> _REQUIREMENT_:
Put every line of the listing below into a Markdown table with the columns Row and Line, numbering the rows and leaving out blank lines. Keep the pictures out of the table.
%%
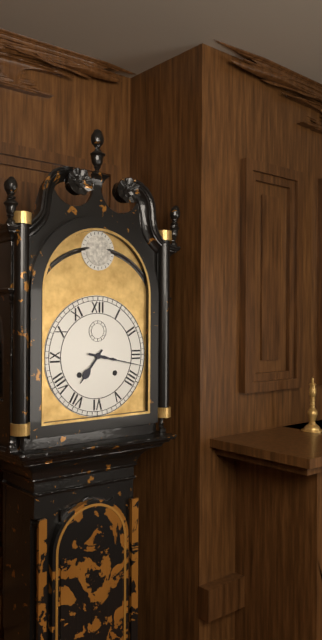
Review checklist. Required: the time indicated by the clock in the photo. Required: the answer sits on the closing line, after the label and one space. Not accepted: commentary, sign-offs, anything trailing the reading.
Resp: 7:17
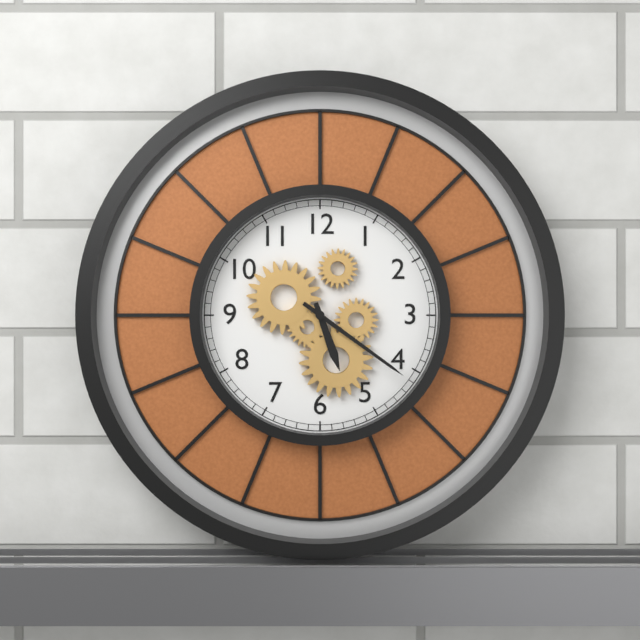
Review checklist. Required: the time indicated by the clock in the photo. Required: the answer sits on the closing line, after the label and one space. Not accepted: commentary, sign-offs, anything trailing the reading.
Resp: 5:21
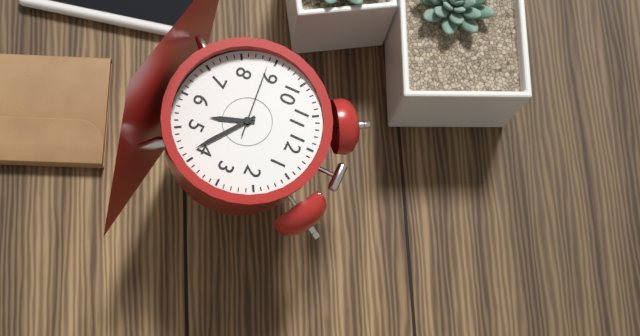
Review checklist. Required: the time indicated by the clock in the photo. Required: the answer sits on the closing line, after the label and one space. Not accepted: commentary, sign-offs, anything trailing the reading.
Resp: 5:21:44
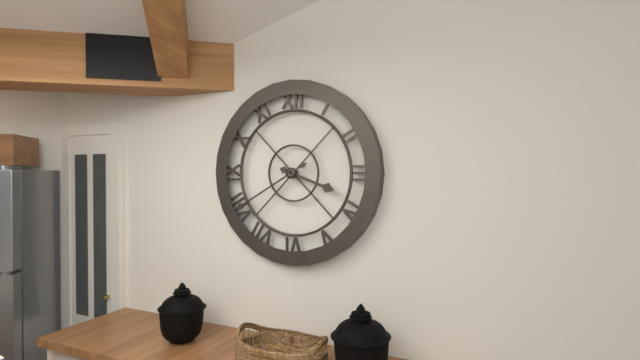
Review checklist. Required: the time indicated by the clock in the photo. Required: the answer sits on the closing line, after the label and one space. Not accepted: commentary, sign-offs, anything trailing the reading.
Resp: 3:40
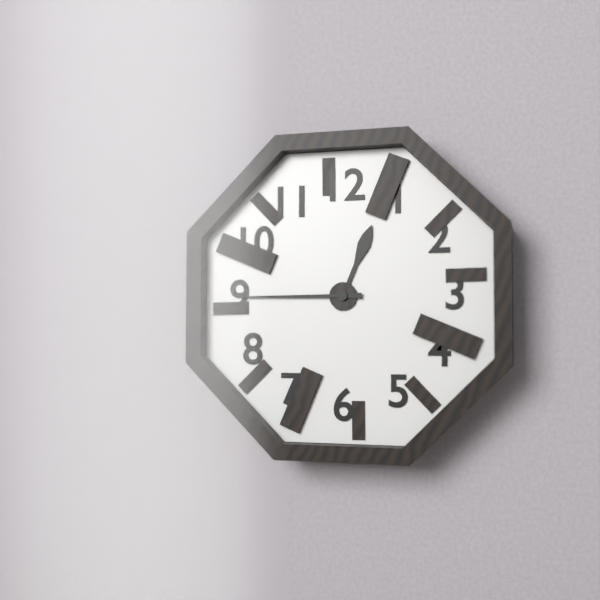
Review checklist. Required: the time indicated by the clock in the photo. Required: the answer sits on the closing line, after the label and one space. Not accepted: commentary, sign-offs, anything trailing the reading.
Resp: 12:45
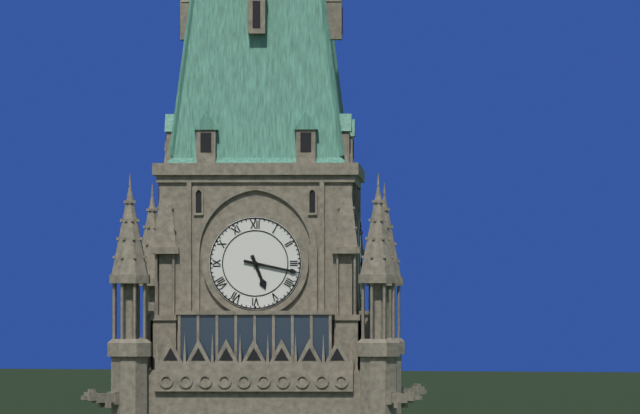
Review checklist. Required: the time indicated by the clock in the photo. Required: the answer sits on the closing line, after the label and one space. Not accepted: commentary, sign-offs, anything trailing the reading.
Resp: 5:17
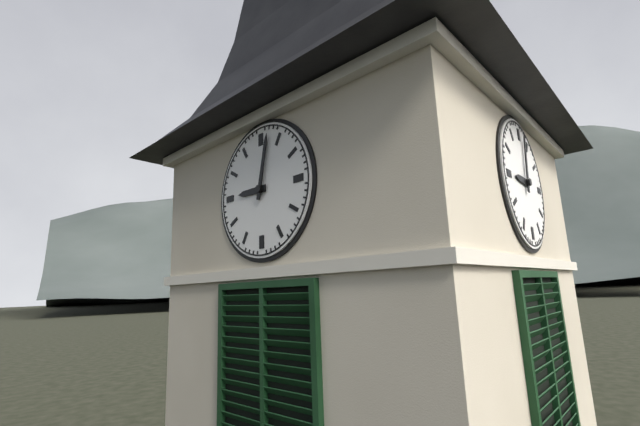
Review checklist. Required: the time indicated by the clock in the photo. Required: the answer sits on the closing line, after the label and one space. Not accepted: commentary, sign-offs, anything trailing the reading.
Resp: 9:02
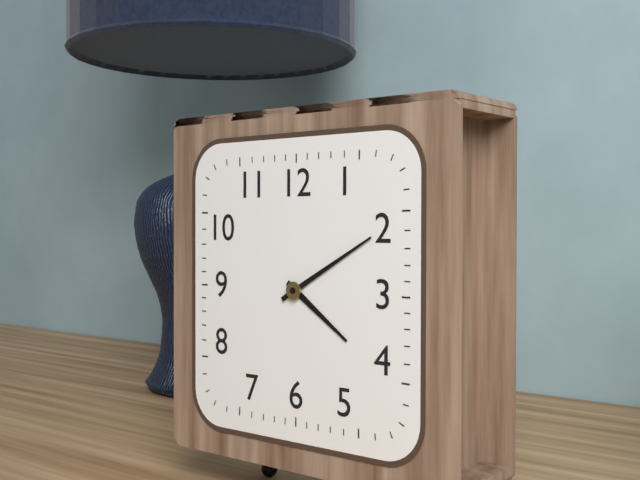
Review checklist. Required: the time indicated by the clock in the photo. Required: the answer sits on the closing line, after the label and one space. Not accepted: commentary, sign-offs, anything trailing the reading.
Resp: 4:10
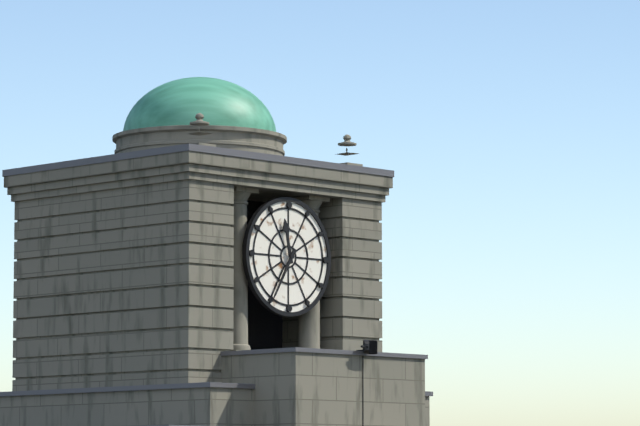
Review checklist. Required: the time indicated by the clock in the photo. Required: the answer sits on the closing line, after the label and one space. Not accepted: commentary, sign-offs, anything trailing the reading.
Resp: 11:35
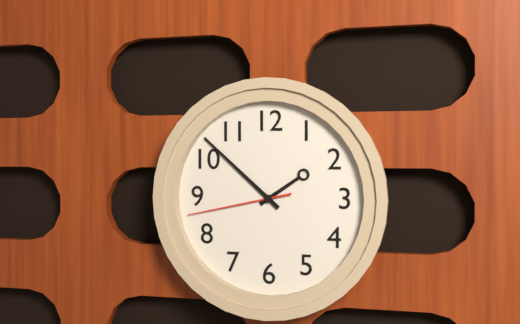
%%
> _RESULT OF THIS EXERCISE_:
| Row | Line |
|---|---|
| 1 | Review checklist. Required: the time indicated by the clock in the photo. Required: the answer sits on the closing line, after the label and one space. Not accepted: commentary, sign-offs, anything trailing the reading. |
| 2 | Resp: 7:17 |
| 3 | Review checklist. Required: the time indicated by the clock in the photo. Required: the answer sits on the closing line, after the label and one space. Not accepted: commentary, sign-offs, anything trailing the reading. |
| 4 | Resp: 5:21 |
| 5 | Review checklist. Required: the time indicated by the clock in the photo. Required: the answer sits on the closing line, after the label and one space. Not accepted: commentary, sign-offs, anything trailing the reading. |
| 6 | Resp: 5:21:44 |
| 7 | Review checklist. Required: the time indicated by the clock in the photo. Required: the answer sits on the closing line, after the label and one space. Not accepted: commentary, sign-offs, anything trailing the reading. |
| 8 | Resp: 3:40 |
| 9 | Review checklist. Required: the time indicated by the clock in the photo. Required: the answer sits on the closing line, after the label and one space. Not accepted: commentary, sign-offs, anything trailing the reading. |
| 10 | Resp: 12:45 |
| 11 | Review checklist. Required: the time indicated by the clock in the photo. Required: the answer sits on the closing line, after the label and one space. Not accepted: commentary, sign-offs, anything trailing the reading. |
| 12 | Resp: 5:17 |
| 13 | Review checklist. Required: the time indicated by the clock in the photo. Required: the answer sits on the closing line, after the label and one space. Not accepted: commentary, sign-offs, anything trailing the reading. |
| 14 | Resp: 9:02 |
| 15 | Review checklist. Required: the time indicated by the clock in the photo. Required: the answer sits on the closing line, after the label and one space. Not accepted: commentary, sign-offs, anything trailing the reading. |
| 16 | Resp: 4:10 |
| 17 | Review checklist. Required: the time indicated by the clock in the photo. Required: the answer sits on the closing line, after the label and one space. Not accepted: commentary, sign-offs, anything trailing the reading. |
| 18 | Resp: 11:35 |